The pictures do not go in the copy. Reproduce the rest of the entries exactly.

■ ■ ■ ■ ■ ■ ■

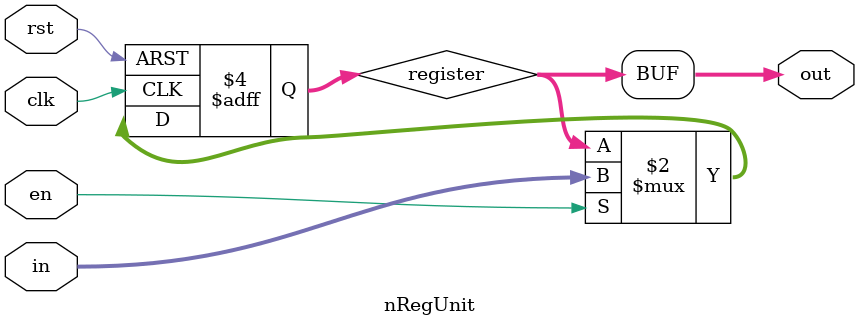
<source format=sv>
module nRegUnit #(parameter int N=8) (in, out, en, clk, rst);

    input  logic         clk, rst, en;
    input  logic [N-1:0] in;
    output logic [N-1:0] out;

    logic [N-1:0] register;

    always_ff @( posedge clk or posedge rst ) begin
        if (rst)
            register <= 0;
        else
            register <= en ? in : register;
    end

    always_comb begin
        out = register;
    end
    
endmodule
</source>
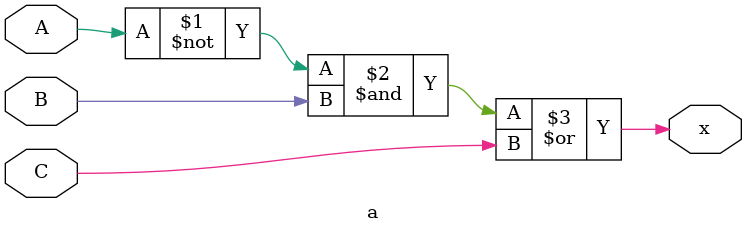
<source format=sv>
module a(
    input A,B,C,
    output x
);
assign x=~A&B|C;
endmodule
</source>
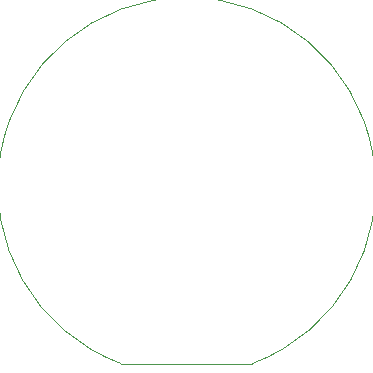
<source format=gbr>
%TF.GenerationSoftware,KiCad,Pcbnew,8.0.4*%
%TF.CreationDate,2024-09-03T19:15:54+05:30*%
%TF.ProjectId,OGS_B4_ISB1,4f47535f-4234-45f4-9953-42312e6b6963,rev?*%
%TF.SameCoordinates,Original*%
%TF.FileFunction,Profile,NP*%
%FSLAX46Y46*%
G04 Gerber Fmt 4.6, Leading zero omitted, Abs format (unit mm)*
G04 Created by KiCad (PCBNEW 8.0.4) date 2024-09-03 19:15:54*
%MOMM*%
%LPD*%
G01*
G04 APERTURE LIST*
%TA.AperFunction,Profile*%
%ADD10C,0.100000*%
%TD*%
G04 APERTURE END LIST*
D10*
X-5567764Y-14999998D02*
X5567764Y-14999998D01*
X-5567764Y-14999998D02*
G75*
G02*
X5567764Y-14999998I5567764J14999999D01*
G01*
M02*

</source>
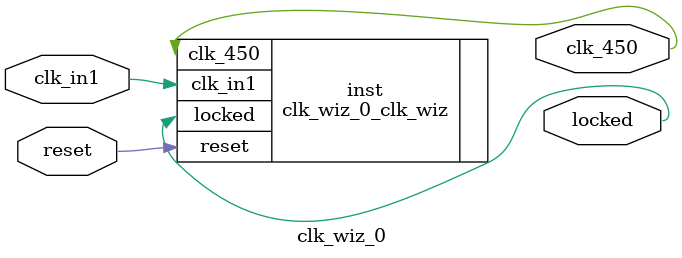
<source format=v>


`timescale 1ps/1ps

(* CORE_GENERATION_INFO = "clk_wiz_0,clk_wiz_v6_0_13_0_0,{component_name=clk_wiz_0,use_phase_alignment=true,use_min_o_jitter=false,use_max_i_jitter=false,use_dyn_phase_shift=false,use_inclk_switchover=false,use_dyn_reconfig=false,enable_axi=0,feedback_source=FDBK_AUTO,PRIMITIVE=MMCM,num_out_clk=1,clkin1_period=10.000,clkin2_period=10.000,use_power_down=false,use_reset=true,use_locked=true,use_inclk_stopped=false,feedback_type=SINGLE,CLOCK_MGR_TYPE=NA,manual_override=false}" *)

module clk_wiz_0 
 (
  // Clock out ports
  output        clk_450,
  // Status and control signals
  input         reset,
  output        locked,
 // Clock in ports
  input         clk_in1
 );

  clk_wiz_0_clk_wiz inst
  (
  // Clock out ports  
  .clk_450(clk_450),
  // Status and control signals               
  .reset(reset), 
  .locked(locked),
 // Clock in ports
  .clk_in1(clk_in1)
  );

endmodule

</source>
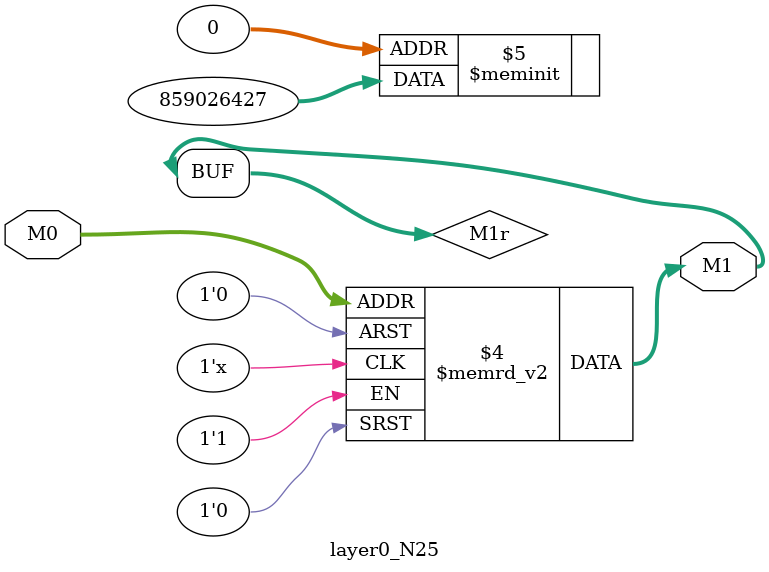
<source format=v>
module layer0_N25 ( input [3:0] M0, output [1:0] M1 );

	(*rom_style = "distributed" *) reg [1:0] M1r;
	assign M1 = M1r;
	always @ (M0) begin
		case (M0)
			4'b0000: M1r = 2'b11;
			4'b1000: M1r = 2'b11;
			4'b0100: M1r = 2'b11;
			4'b1100: M1r = 2'b11;
			4'b0010: M1r = 2'b11;
			4'b1010: M1r = 2'b11;
			4'b0110: M1r = 2'b11;
			4'b1110: M1r = 2'b11;
			4'b0001: M1r = 2'b10;
			4'b1001: M1r = 2'b00;
			4'b0101: M1r = 2'b00;
			4'b1101: M1r = 2'b00;
			4'b0011: M1r = 2'b11;
			4'b1011: M1r = 2'b00;
			4'b0111: M1r = 2'b10;
			4'b1111: M1r = 2'b00;

		endcase
	end
endmodule

</source>
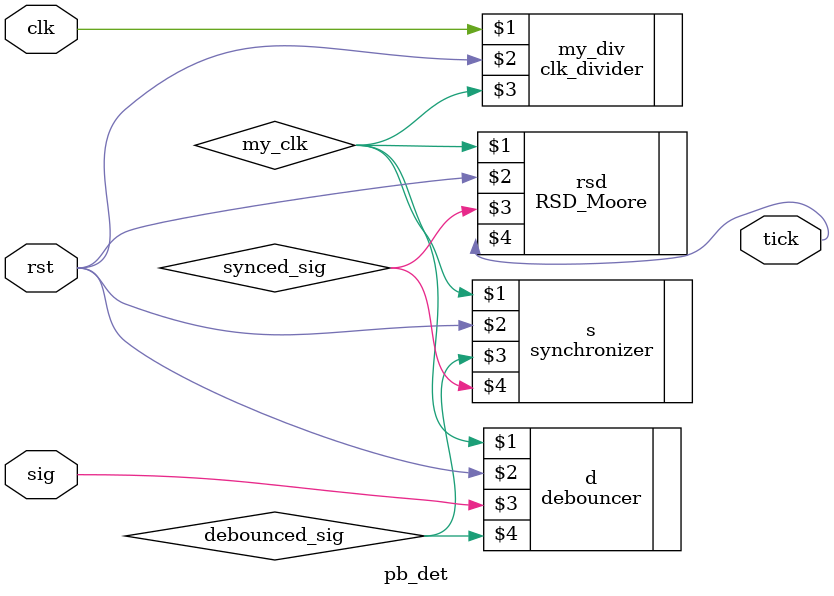
<source format=v>
`timescale 1ns / 1ps


module pb_det(input clk, input rst, input sig, output tick);

wire my_clk;
wire debounced_sig;
wire synced_sig;
clk_divider my_div(clk, rst, my_clk);
debouncer d(my_clk, rst, sig, debounced_sig);
synchronizer s(my_clk, rst, debounced_sig, synced_sig);
RSD_Moore rsd(my_clk, rst ,synced_sig, tick);

endmodule

</source>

■ ■ ■ ■ ■ ■ ■

■ **Exercise result**:
<source format=sv>
module nRegUnit #(parameter int N=8) (in, out, en, clk, rst);

    input  logic         clk, rst, en;
    input  logic [N-1:0] in;
    output logic [N-1:0] out;

    logic [N-1:0] register;

    always_ff @( posedge clk or posedge rst ) begin
        if (rst)
            register <= 0;
        else
            register <= en ? in : register;
    end

    always_comb begin
        out = register;
    end
    
endmodule
</source>
<source format=sv>
module a(
    input A,B,C,
    output x
);
assign x=~A&B|C;
endmodule
</source>
<source format=gbr>
%TF.GenerationSoftware,KiCad,Pcbnew,8.0.4*%
%TF.CreationDate,2024-09-03T19:15:54+05:30*%
%TF.ProjectId,OGS_B4_ISB1,4f47535f-4234-45f4-9953-42312e6b6963,rev?*%
%TF.SameCoordinates,Original*%
%TF.FileFunction,Profile,NP*%
%FSLAX46Y46*%
G04 Gerber Fmt 4.6, Leading zero omitted, Abs format (unit mm)*
G04 Created by KiCad (PCBNEW 8.0.4) date 2024-09-03 19:15:54*
%MOMM*%
%LPD*%
G01*
G04 APERTURE LIST*
%TA.AperFunction,Profile*%
%ADD10C,0.100000*%
%TD*%
G04 APERTURE END LIST*
D10*
X-5567764Y-14999998D02*
X5567764Y-14999998D01*
X-5567764Y-14999998D02*
G75*
G02*
X5567764Y-14999998I5567764J14999999D01*
G01*
M02*

</source>
<source format=v>


`timescale 1ps/1ps

(* CORE_GENERATION_INFO = "clk_wiz_0,clk_wiz_v6_0_13_0_0,{component_name=clk_wiz_0,use_phase_alignment=true,use_min_o_jitter=false,use_max_i_jitter=false,use_dyn_phase_shift=false,use_inclk_switchover=false,use_dyn_reconfig=false,enable_axi=0,feedback_source=FDBK_AUTO,PRIMITIVE=MMCM,num_out_clk=1,clkin1_period=10.000,clkin2_period=10.000,use_power_down=false,use_reset=true,use_locked=true,use_inclk_stopped=false,feedback_type=SINGLE,CLOCK_MGR_TYPE=NA,manual_override=false}" *)

module clk_wiz_0 
 (
  // Clock out ports
  output        clk_450,
  // Status and control signals
  input         reset,
  output        locked,
 // Clock in ports
  input         clk_in1
 );

  clk_wiz_0_clk_wiz inst
  (
  // Clock out ports  
  .clk_450(clk_450),
  // Status and control signals               
  .reset(reset), 
  .locked(locked),
 // Clock in ports
  .clk_in1(clk_in1)
  );

endmodule

</source>
<source format=v>
module layer0_N25 ( input [3:0] M0, output [1:0] M1 );

	(*rom_style = "distributed" *) reg [1:0] M1r;
	assign M1 = M1r;
	always @ (M0) begin
		case (M0)
			4'b0000: M1r = 2'b11;
			4'b1000: M1r = 2'b11;
			4'b0100: M1r = 2'b11;
			4'b1100: M1r = 2'b11;
			4'b0010: M1r = 2'b11;
			4'b1010: M1r = 2'b11;
			4'b0110: M1r = 2'b11;
			4'b1110: M1r = 2'b11;
			4'b0001: M1r = 2'b10;
			4'b1001: M1r = 2'b00;
			4'b0101: M1r = 2'b00;
			4'b1101: M1r = 2'b00;
			4'b0011: M1r = 2'b11;
			4'b1011: M1r = 2'b00;
			4'b0111: M1r = 2'b10;
			4'b1111: M1r = 2'b00;

		endcase
	end
endmodule

</source>
<source format=v>
`timescale 1ns / 1ps


module pb_det(input clk, input rst, input sig, output tick);

wire my_clk;
wire debounced_sig;
wire synced_sig;
clk_divider my_div(clk, rst, my_clk);
debouncer d(my_clk, rst, sig, debounced_sig);
synchronizer s(my_clk, rst, debounced_sig, synced_sig);
RSD_Moore rsd(my_clk, rst ,synced_sig, tick);

endmodule

</source>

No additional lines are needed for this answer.